For this shot I had to try and time getting Wild into position with the sun setting. There’s a fine line between too bright, too dark, and perfection. To be honest, this was still too bright! But, Wild was ready to be out of the vehicle, and I was impatient as well…so off we went.

Cotton fields are somewhat rare in my area, but I happened to have a friend near one so we crouched down in the sea of white and tried our best to capture something worthwhile. My usual method of back-tying on a long line wouldn’t really work here for a couple of reasons: No trees and I didn’t want to damage any plants. I ended up just sort of hoisting the leash back behind him, loosely weaving it between some sturdy stalks. He could still walk forward if he wanted to, but he was just as enamored by the cotton as I was so it all worked out.

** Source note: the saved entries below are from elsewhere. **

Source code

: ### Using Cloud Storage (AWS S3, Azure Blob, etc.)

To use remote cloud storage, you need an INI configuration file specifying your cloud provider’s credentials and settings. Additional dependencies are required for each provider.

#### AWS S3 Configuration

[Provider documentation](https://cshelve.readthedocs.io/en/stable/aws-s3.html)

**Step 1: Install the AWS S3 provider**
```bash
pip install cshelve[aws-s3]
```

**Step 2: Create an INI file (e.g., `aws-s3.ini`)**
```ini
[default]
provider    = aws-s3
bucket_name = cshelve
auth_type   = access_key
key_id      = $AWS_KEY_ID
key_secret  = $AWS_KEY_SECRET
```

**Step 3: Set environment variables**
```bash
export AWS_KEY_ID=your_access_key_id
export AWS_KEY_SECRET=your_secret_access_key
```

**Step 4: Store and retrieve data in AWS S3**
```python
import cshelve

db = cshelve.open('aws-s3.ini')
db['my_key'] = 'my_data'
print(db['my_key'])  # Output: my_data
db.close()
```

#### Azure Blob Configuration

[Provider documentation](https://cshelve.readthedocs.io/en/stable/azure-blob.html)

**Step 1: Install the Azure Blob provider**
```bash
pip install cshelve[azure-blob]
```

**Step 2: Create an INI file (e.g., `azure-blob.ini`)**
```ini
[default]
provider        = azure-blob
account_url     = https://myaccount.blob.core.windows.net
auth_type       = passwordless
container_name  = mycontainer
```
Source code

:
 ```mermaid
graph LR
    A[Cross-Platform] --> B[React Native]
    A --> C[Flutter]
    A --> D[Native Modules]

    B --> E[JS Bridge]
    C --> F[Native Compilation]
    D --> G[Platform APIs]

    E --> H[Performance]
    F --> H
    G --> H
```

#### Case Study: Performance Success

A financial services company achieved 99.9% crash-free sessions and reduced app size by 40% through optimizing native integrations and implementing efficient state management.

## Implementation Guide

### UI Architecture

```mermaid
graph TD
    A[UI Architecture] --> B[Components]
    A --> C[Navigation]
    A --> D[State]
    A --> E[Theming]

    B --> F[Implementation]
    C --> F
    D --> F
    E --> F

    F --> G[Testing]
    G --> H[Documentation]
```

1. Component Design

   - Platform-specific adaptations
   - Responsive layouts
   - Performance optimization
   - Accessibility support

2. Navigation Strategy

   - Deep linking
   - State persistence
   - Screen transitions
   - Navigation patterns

For the most part, he stayed exactly where I asked and was patient with me as I continued to fumble with my camera settings. I’m still a newbie when it comes to a lot of photography things, and shooting directly toward the sun is definitely one of them! Lots of shutter & ISO changes between shots and lots of trashed images.
I did get several usable shots from this outing, and I’m excited to share a couple others that haven’t been posted yet. Unfortunately, I didn’t grab the before/after for this one, but I do have some pictures of me taking the photos!

Due to some vehicle issues, we’ve not been on as many grand adventures this past week, but hopefully things will be back to normal soon!